Usando a informação:
(a) Copie do texto sobre a polarização política nos Estados Unidos o trecho que vai de "E voltamos ao" até "os dois polos.", inclusive.
(b) Resuma em duas frases o texto sobre a polarização política nos Estados Unidos.
(c) Enumere todas as pessoas referidas pelo nome no texto sobre a polarização política nos Estados Unidos.

Texto fornecido:
Do lado dos democratas, também houve um movimento à esquerda recentemente, embora ligeiro, representado por figuras como Bernie Sanders e Alexandria Ocasio-Cortez, nota o Chatham House, um think tank independente de política internacional baseado em Londres. “O Partido Democrata abraçou algumas posições culturalmente mais à esquerda e tem um flanco mais progressista, mas continua a distanciar-se de posições [mais extremas] como o [movimento] ‘defund the police’”, escreve o think tank.
De resto, notam alguns estudos citados pela revista Time, “há uma crescente evidência de que os americanos estão menos divididos do que se possa pensar”. As pessoas de um partido têm uma forte reação de repulsa pelos comentadores televisivos do outro, por exemplo, mas não pelas “pessoas normais” que votam de forma diferente. “As elites políticas estão bastante polarizadas”, comenta a investigadora Yanna Krupnikov na Time, “mas a questão é: isso quer dizer que toda a gente também está?”.
E voltamos ao problema do discurso político e público, feito de medo, pensado numa lógica do “dividir para reinar”. Resulta, como se vê, quando apela aos extremos. Uma pesquisa de 2021 encontrou um “entendimento extraordinário sobre os objetivos nacionais”. Já a imigração e a política de fronteiras são o que mais divide os norte-americanos. Aqui, as discussões têm sido intensas, a gritaria aumenta de tom. E quanto mais se discute de forma irracional, diabolizando a imigração, por exemplo, mais ódio se cria entre os dois polos.
Certeza há uma, no entanto: Donald Trump não é nem nunca foi homem para unir a América.

Registos listados:
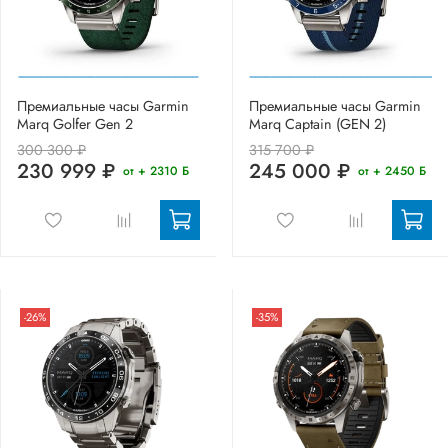
Премиальные часы Garmin
Премиальные часы Garmin
Marq Golfer Gen 2
Marq Captain (GEN 2)
300 300 ₽
315 700 ₽
230 999 ₽
245 000 ₽
от + 2310 Б
от + 2450 Б
-26%
-35%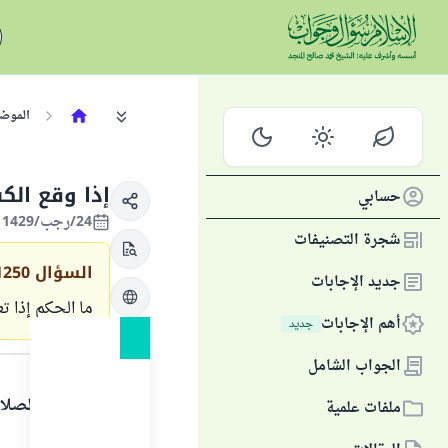
الموض
إذا وقع الك
حسابي
24/رجب/1429 الموافق 27/يوليو/2008
شجرة التصنيفات
السؤال
1250
جديد الإجابات
ما الحكم إذا
أهم الإجابات
جديد
الجواب
الجواب الشامل
الحمد لله والصلا
ملفات علمية
أولا: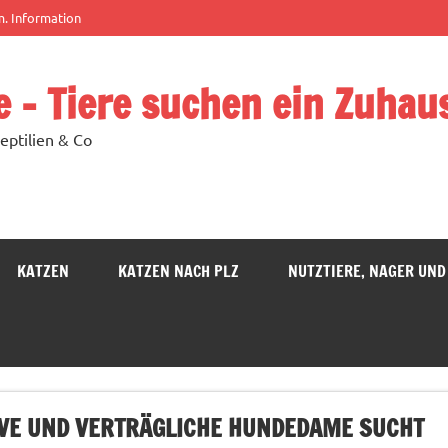
m. Information
e – Tiere suchen ein Zuhau
eptilien & Co
KATZEN
KATZEN NACH PLZ
NUTZTIERE, NAGER UND
TIVE UND VERTRÄGLICHE HUNDEDAME SUCHT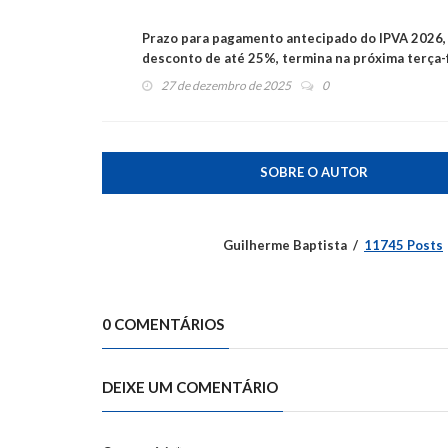
Prazo para pagamento antecipado do IPVA 2026,
desconto de até 25%, termina na próxima terça-
27 de dezembro de 2025
0
SOBRE O AUTOR
Guilherme Baptista
11745 Posts
0 COMENTÁRIOS
DEIXE UM COMENTÁRIO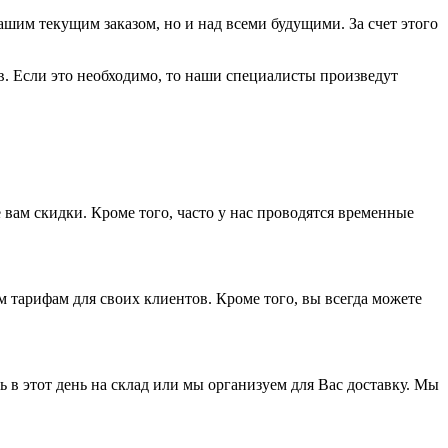
Вашим текущим заказом, но и над всеми будущими. За счет этого
в. Если это необходимо, то наши специалисты произведут
вам скидки. Кроме того, часто у нас проводятся временные
 тарифам для своих клиентов. Кроме того, вы всегда можете
ь в этот день на склад или мы организуем для Вас доставку. Мы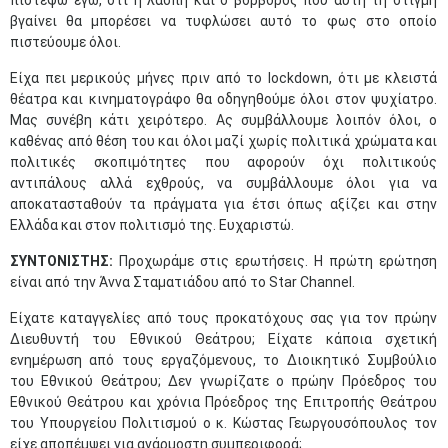
πιστέψω εγώ, ότι η λάσπη και ο βόρβορος που αυτή τη στιγμή
βγαίνει θα μπορέσει να τυφλώσει αυτό το φως στο οποίο
πιστεύουμε όλοι.
Είχα πει μερικούς μήνες πριν από το lockdown, ότι με κλειστά
θέατρα και κινηματογράφο θα οδηγηθούμε όλοι στον ψυχίατρο.
Μας συνέβη κάτι χειρότερο. Ας συμβάλλουμε λοιπόν όλοι, ο
καθένας από θέση του και όλοι μαζί χωρίς πολιτικά χρώματα και
πολιτικές σκοπιμότητες που αφορούν όχι πολιτικούς
αντιπάλους αλλά εχθρούς, να συμβάλλουμε όλοι για να
αποκατασταθούν τα πράγματα για έτσι όπως αξίζει και στην
Ελλάδα και στον πολιτισμό της. Ευχαριστώ.
ΣΥΝΤΟΝΙΣΤΗΣ:
Προχωράμε στις ερωτήσεις. Η πρώτη ερώτηση
είναι από την Άννα Σταματιάδου από το Star Channel.
Είχατε καταγγελίες από τους προκατόχους σας για τον πρώην
Διευθυντή του Εθνικού Θεάτρου; Είχατε κάποια σχετική
ενημέρωση από τους εργαζόμενους, το Διοικητικό Συμβούλιο
του Εθνικού Θεάτρου; Δεν γνωρίζατε ο πρώην Πρόεδρος του
Εθνικού Θεάτρου και χρόνια Πρόεδρος της Επιτροπής Θεάτρου
του Υπουργείου Πολιτισμού ο κ. Κώστας Γεωργουσόπουλος τον
είχε αποπέμψει για ανάρμοστη συμπεριφορά;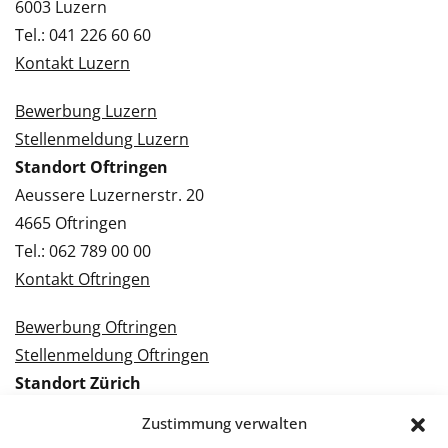
6003 Luzern
Tel.: 041 226 60 60
Kontakt Luzern
Bewerbung Luzern
Stellenmeldung Luzern
Standort Oftringen
Aeussere Luzernerstr. 20
4665 Oftringen
Tel.: 062 789 00 00
Kontakt Oftringen
Bewerbung Oftringen
Stellenmeldung Oftringen
Standort Zürich
Tramstrasse 3
Zustimmung verwalten
8050 Zürich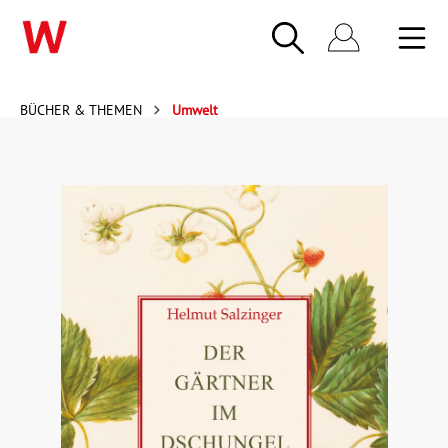
BÜCHER & THEMEN
Umwelt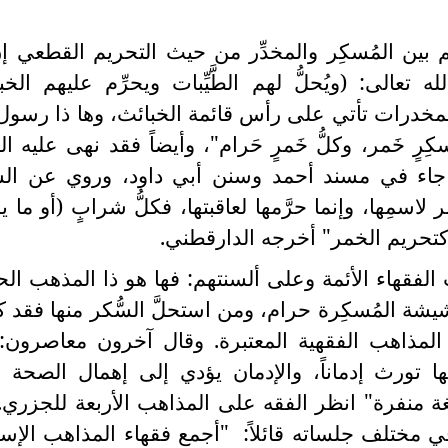
م بين المُسكِر والمخدِّر من حيث التحريم القطعي إ
عالى: (ويُحلُّ لهم الطَّيِّبات ويحرِّم عليهم الخب
في أن المخدرات تأتي على رأس قائمة الخبائث، وها ذا رسول 
ِرٍ خَمر، وكلُّ خَمرٍ حَرام"، وأيضاً فقد نهى عليه ال
ما جاء في مسند أحمد وسنن أبي داود، وروي عن ال
ر لاسمِها، وإنما حرَّمها لعاقبتها، فكلُّ شرابٍ (أو ما 
 كتحريم الخمر" أخرجه الدارقطني.
 الفقهاء الأئمة وعلى ألسنتهم: فها هو ذا المذهب الح
شيشة المُسكِرة حرام، ومن استحلَّ السُّكر منها فقد ك
لمذاهب الفقهية المعتبرة. وقال آخرون معاصرون:
 تورث إدماناً، والإدمان يؤدي إلى إهمال الصحة 
غة منفرة" انظر الفقه على المذاهب الأربعة للجزري.
 مختلف جلساته قائلاً:
"أجمع فقهاء المذاهب الإسل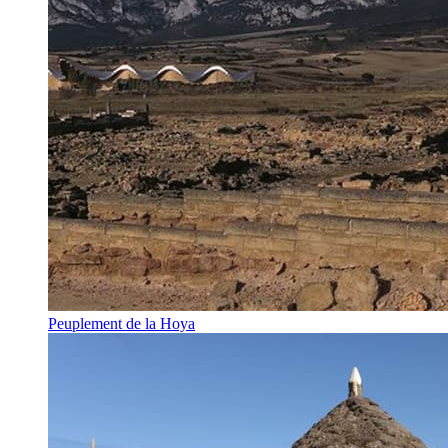
Peuplement de la Hoya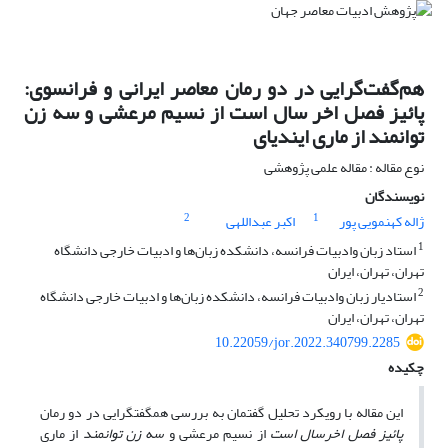
هم‌گفت‌گرایی در دو رمان معاصر ایرانی و فرانسوی:
پائیز فصل اخر سال است از نسیم مرعشی و سه زن
توانمند از ماری ایندیای
نوع مقاله : مقاله علمی پژوهشی
نویسندگان
2
1
ژاله کهنمویی پور
اکبر عبداللهی
1
استاد زبان وادبیات فرانسه، دانشکده زبان‌ها و ادبیات خارجی دانشگاه
تهران، تهران، ایران
2
استادیار زبان وادبیات فرانسه، دانشکده زبان‌ها و ادبیات خارجی دانشگاه
تهران، تهران، ایران
10.22059/jor.2022.340799.2285
چکیده
این مقاله با رویکرد تحلیل گفتمان به بررسی هم­گفت­گرایی در دو رمان
پائیز فصل اخرسال است
از نسیم مرعشی و
سه زن توانمند
از ماری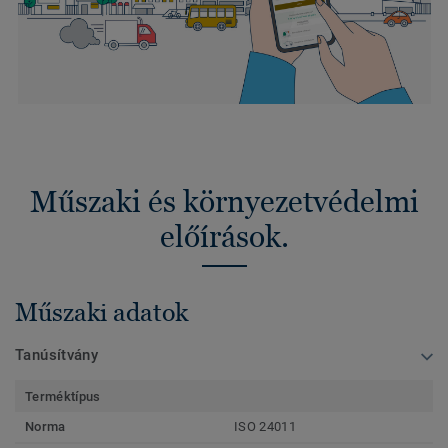
Műszaki és környezetvédelmi
előírások.
Műszaki adatok
Tanúsítvány
Terméktípus
Norma
ISO 24011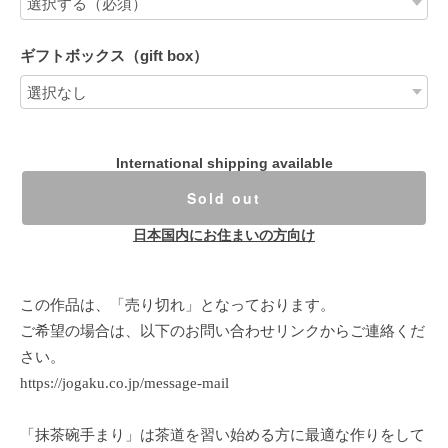
ギフトボックス（gift box）
International shipping available
Sold out
日本国内にお住まいの方向け
この作品は、「売り切れ」となっております。
ご希望の場合は、以下のお問い合わせリンクからご連絡くだ
さい。
https://jogaku.co.jp/message-mail
「抹茶碗手まり」は茶道を習い始める方に最適な作りをして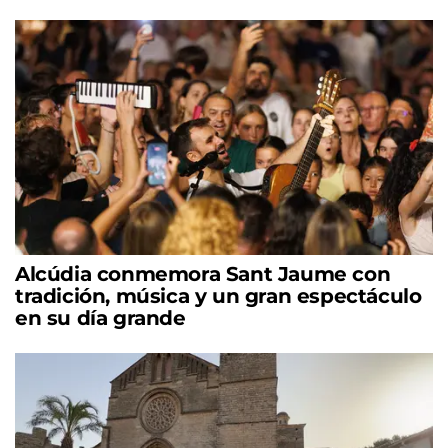
Alcúdia conmemora Sant Jaume con
tradición, música y un gran espectáculo
en su día grande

Respostas ao exercício:
(a)
E voltamos ao problema do discurso político e público, feito de medo, pensado numa lógica do “dividir para reinar”. Resulta, como se vê, quando apela aos extremos. Uma pesquisa de 2021 encontrou um “entendimento extraordinário sobre os objetivos nacionais”. Já a imigração e a política de fronteiras são o que mais divide os norte-americanos. Aqui, as discussões têm sido intensas, a gritaria aumenta de tom. E quanto mais se discute de forma irracional, diabolizando a imigração, por exemplo, mais ódio se cria entre os dois polos.

(b) Segundo o Chatham House, o Partido Democrata moveu-se ligeiramente para a esquerda, mas continua a distanciar-se de posições mais extremas. Estudos citados pela revista Time indicam que os americanos estão menos divididos do que se possa pensar, e é a imigração, com a política de fronteiras, o que mais os divide, sendo que quanto mais se discute de forma irracional, mais ódio se cria entre os dois polos.

(c)
Bernie Sanders
Alexandria Ocasio-Cortez
Yanna Krupnikov
Donald Trump